The request:
In the forum thread on trading killifish eggs, what kind of envelope should the ziplock bags of eggs be placed in before sending?

====== Document passage

# Other Aquarium Forums > Freshwater Fauna > Killifish >  Trading Eggs

## selena

I need to sent some eggs to a nice guy in Sweden sometime this week. And he would be sending Simp. Boitonie and Simp. Picturatus eggs in exchange. Simp. Boitonie species is not available in S'pore whereas for Simp. Picturatus, some senior breeders are currently maintaining it. I do hope for (Simp. Boitonie) to raise enough for future distribution.

Would appreciate it if anyone could offer me some tips on the packing. It would be embarrassing if the guy in Sweden received fungus/dead eggs.

Thank you.

--------------------------------------------
selena

----------


## stormhawk

Selena, that should be spelt as _Simp. boitonei_ instead.  :Very Happy:  

For packing the eggs, if annuals, use a small ziplock bag. Fill it in with the peat containing the eggs. Make sure the peat is still moist but not too wet and then close the bag making sure its flat and not too fat. Fit the bags into a standard bubble-wrap envelope like those sold at the post office and then seal and send as per normal.  :Very Happy:  

You can use those SAM machines at the post office to determine the weight and postage. The machine will print out a postage label for you to affix onto the envelope. Then you just drop it into the post box.  :Wink:  

Perhaps Au might be able to tell you more.

----------

============
====== Supplied entries

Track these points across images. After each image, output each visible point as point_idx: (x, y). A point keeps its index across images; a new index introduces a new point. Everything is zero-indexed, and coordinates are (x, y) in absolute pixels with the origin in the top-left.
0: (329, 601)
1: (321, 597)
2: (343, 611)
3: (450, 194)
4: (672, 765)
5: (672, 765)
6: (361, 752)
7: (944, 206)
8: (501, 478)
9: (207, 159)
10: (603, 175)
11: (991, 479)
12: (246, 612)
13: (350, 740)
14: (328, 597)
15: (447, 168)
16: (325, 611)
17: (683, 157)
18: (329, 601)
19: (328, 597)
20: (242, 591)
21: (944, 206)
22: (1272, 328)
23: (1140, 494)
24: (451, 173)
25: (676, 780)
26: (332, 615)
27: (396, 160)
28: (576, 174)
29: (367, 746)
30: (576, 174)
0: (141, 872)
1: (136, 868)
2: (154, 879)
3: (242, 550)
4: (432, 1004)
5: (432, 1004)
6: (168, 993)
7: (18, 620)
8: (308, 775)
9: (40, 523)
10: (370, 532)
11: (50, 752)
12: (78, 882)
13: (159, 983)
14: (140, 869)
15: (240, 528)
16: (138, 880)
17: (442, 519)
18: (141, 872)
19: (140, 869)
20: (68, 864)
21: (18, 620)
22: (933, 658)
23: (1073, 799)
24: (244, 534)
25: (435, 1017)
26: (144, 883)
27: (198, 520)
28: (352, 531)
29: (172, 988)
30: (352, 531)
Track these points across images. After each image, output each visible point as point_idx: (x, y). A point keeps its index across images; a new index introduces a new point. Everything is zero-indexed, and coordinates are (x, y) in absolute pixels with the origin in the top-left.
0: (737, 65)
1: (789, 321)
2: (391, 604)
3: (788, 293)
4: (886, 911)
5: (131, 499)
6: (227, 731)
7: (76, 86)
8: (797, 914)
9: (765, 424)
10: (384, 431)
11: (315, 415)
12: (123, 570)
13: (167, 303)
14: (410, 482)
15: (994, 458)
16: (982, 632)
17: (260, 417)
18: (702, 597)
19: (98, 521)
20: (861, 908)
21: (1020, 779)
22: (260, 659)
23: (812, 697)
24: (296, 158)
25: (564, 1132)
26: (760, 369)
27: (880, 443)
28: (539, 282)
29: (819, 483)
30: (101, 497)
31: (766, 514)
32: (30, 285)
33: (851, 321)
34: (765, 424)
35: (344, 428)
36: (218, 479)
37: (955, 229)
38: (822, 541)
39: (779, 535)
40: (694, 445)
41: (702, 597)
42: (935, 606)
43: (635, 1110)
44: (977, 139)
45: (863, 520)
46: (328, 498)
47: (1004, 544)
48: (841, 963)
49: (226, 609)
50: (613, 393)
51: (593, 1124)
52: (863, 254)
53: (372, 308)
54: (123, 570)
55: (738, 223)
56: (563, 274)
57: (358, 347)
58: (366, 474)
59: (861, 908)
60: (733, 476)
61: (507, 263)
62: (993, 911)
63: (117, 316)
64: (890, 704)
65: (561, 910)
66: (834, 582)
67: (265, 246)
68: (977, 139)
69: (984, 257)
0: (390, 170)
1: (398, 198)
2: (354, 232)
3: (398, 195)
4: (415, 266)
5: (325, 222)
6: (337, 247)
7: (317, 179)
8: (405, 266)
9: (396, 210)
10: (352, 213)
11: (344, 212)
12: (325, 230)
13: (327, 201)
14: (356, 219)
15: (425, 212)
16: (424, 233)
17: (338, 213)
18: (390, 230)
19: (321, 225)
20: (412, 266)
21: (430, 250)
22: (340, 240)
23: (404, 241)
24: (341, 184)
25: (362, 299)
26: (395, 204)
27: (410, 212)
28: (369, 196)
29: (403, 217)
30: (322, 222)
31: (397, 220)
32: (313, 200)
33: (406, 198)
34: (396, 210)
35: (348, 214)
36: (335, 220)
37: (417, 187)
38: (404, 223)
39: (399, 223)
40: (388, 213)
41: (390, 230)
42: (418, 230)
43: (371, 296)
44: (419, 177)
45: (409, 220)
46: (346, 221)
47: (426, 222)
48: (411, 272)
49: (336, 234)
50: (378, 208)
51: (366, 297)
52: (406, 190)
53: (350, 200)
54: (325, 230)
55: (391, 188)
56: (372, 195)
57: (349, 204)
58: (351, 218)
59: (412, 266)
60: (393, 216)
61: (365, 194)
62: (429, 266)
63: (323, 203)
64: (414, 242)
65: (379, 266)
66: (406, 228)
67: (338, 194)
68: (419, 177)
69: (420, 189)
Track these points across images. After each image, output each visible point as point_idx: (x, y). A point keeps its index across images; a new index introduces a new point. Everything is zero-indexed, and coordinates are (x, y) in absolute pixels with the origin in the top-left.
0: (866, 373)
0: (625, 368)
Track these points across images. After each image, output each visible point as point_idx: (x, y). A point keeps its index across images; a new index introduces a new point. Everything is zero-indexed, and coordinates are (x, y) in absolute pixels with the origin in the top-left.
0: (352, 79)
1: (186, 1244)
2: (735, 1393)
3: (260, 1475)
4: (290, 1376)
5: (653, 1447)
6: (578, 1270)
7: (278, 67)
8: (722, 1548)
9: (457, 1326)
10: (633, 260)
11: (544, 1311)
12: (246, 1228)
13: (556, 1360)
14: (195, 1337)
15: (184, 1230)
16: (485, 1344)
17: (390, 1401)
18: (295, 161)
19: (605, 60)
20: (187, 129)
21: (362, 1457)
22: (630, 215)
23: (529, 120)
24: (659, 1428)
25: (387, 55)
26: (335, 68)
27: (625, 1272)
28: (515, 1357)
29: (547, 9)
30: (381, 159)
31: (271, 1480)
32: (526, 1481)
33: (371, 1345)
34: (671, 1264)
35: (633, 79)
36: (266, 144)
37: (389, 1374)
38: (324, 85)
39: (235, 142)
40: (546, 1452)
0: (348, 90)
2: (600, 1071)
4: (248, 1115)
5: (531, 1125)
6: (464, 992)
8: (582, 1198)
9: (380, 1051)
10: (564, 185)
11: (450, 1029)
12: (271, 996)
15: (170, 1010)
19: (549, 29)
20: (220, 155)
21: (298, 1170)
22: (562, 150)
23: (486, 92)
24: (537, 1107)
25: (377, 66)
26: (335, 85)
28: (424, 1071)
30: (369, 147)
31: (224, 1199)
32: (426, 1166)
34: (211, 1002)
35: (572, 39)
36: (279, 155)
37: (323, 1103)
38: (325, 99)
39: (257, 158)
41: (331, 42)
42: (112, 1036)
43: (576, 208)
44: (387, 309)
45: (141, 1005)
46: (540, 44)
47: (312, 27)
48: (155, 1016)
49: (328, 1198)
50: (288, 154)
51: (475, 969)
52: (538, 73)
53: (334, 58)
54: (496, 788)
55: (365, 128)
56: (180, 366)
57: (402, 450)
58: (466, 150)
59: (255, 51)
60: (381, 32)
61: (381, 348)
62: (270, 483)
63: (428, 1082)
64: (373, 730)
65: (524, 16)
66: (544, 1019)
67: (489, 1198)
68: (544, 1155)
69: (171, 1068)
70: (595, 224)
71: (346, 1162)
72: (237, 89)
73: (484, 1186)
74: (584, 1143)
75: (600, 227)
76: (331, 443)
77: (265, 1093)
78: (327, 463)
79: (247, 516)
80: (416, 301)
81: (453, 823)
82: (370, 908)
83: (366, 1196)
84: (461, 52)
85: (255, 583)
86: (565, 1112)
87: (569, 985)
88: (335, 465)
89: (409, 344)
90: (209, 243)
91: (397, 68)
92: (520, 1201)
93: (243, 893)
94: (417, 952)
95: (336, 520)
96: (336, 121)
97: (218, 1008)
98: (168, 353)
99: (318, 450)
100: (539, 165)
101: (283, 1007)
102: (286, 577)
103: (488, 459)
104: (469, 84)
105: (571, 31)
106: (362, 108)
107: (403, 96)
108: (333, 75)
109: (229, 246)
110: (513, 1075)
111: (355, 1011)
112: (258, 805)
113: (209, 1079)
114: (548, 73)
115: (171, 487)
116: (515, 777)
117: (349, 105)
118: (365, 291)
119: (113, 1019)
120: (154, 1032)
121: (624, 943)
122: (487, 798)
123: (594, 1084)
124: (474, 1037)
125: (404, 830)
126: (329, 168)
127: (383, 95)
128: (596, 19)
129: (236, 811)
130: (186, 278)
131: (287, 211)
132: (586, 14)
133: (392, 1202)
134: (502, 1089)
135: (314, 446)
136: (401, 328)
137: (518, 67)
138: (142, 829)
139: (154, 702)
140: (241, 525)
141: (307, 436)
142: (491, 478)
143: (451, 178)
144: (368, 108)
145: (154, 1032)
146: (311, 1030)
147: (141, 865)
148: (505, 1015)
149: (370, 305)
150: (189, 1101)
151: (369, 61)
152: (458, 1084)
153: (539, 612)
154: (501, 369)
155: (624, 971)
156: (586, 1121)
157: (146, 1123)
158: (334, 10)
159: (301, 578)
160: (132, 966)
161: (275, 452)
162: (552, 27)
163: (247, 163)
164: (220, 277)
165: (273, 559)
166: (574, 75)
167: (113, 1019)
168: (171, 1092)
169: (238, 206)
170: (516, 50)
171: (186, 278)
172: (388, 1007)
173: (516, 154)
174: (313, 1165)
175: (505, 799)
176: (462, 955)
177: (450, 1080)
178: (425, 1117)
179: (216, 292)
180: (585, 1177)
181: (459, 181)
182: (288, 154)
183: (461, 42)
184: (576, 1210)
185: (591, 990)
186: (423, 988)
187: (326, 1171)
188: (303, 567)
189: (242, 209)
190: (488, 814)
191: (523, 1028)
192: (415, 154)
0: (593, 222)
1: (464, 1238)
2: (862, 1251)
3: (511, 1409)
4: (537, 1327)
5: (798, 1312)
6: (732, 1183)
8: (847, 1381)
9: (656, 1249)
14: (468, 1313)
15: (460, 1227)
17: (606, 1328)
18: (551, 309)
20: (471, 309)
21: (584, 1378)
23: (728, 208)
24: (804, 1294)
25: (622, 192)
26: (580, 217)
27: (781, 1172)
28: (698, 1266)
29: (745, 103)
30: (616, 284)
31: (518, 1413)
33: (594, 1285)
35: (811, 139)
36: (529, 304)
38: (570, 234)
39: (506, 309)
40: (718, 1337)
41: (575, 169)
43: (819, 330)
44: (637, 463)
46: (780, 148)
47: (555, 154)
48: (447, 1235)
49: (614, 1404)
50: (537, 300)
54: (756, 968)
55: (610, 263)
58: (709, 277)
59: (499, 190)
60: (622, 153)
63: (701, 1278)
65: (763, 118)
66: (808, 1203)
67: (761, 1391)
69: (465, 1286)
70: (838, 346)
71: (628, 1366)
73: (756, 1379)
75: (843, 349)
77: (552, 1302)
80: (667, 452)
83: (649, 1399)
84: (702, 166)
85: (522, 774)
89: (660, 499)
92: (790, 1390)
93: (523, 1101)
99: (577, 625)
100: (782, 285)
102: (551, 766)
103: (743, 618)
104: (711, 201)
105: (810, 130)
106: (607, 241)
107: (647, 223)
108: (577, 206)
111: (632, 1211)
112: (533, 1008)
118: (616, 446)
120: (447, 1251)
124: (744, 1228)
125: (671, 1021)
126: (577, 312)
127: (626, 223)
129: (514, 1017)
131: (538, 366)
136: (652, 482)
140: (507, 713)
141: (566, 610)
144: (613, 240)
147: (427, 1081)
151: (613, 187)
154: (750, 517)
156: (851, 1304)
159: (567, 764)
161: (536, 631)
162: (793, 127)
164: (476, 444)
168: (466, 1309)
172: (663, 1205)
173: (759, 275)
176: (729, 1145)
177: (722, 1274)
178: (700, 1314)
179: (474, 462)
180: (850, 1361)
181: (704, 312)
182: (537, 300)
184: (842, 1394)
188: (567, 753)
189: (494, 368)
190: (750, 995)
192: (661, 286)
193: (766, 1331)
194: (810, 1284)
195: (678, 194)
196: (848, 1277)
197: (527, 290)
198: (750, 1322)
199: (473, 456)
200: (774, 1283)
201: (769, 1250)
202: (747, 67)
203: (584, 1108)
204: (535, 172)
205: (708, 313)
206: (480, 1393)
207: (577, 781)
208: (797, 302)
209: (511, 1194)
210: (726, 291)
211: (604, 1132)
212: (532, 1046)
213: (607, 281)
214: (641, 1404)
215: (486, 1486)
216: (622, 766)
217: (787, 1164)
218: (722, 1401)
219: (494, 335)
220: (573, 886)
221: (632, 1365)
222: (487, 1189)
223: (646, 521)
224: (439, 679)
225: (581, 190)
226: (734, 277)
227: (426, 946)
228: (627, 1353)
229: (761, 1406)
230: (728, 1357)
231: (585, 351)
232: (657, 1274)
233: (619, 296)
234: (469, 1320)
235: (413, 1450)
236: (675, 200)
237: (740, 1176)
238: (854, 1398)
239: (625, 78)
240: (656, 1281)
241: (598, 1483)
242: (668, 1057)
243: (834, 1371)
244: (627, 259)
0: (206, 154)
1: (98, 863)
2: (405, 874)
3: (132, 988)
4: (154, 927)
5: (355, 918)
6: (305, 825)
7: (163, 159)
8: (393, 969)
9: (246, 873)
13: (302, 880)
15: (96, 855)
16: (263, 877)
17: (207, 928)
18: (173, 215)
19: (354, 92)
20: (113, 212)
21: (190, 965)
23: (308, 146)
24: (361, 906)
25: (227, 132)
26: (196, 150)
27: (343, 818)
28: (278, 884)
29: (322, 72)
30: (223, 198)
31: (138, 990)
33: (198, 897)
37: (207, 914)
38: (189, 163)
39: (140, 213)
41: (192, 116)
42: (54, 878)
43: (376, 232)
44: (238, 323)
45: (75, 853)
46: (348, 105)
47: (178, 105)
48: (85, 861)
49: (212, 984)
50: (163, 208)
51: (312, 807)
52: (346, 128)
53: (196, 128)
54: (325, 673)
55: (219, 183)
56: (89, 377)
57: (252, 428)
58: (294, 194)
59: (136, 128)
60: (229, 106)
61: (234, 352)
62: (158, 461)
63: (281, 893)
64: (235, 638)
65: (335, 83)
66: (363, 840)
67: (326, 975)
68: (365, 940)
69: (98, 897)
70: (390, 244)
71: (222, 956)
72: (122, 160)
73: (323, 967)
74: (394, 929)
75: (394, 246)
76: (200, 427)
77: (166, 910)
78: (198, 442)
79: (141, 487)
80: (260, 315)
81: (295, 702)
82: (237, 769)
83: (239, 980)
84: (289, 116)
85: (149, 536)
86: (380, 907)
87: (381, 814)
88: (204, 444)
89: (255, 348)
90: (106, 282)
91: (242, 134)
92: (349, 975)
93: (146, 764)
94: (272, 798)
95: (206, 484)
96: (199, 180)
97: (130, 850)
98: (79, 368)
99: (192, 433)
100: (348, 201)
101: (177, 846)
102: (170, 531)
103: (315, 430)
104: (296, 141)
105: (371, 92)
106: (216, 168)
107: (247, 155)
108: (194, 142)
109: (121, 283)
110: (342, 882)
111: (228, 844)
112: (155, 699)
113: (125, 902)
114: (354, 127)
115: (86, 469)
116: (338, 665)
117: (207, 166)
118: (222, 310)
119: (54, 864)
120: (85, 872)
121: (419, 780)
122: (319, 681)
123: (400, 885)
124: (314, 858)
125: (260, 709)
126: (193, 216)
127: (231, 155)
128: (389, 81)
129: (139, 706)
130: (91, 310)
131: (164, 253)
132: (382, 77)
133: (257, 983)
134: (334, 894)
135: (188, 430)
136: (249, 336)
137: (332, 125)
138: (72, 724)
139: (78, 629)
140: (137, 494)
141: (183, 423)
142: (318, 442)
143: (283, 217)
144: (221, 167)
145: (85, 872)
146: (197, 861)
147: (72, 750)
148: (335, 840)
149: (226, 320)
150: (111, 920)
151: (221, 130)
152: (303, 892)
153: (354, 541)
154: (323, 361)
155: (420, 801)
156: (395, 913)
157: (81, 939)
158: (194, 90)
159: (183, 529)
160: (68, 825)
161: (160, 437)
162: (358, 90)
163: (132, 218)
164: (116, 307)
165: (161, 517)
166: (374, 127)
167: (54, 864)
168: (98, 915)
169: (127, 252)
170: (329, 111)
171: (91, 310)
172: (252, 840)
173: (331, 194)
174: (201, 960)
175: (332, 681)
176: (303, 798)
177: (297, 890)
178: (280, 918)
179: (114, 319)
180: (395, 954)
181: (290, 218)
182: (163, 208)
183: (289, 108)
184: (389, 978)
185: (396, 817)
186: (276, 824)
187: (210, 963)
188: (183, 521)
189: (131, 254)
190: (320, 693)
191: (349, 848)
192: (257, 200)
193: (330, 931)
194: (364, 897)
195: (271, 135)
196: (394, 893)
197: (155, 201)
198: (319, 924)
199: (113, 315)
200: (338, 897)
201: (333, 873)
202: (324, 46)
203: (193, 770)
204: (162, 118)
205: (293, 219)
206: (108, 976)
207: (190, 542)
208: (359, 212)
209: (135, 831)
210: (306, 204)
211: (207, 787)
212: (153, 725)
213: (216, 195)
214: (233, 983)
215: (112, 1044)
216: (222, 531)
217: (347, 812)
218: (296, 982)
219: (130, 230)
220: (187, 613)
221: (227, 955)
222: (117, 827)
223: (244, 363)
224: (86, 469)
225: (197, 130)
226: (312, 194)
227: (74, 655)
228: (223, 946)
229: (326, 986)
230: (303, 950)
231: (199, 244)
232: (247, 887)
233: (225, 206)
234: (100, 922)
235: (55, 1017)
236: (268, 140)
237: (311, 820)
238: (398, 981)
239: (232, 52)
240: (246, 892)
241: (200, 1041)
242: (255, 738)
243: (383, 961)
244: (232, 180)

============

Full output:
A standard bubble-wrap envelope like those sold at the post office.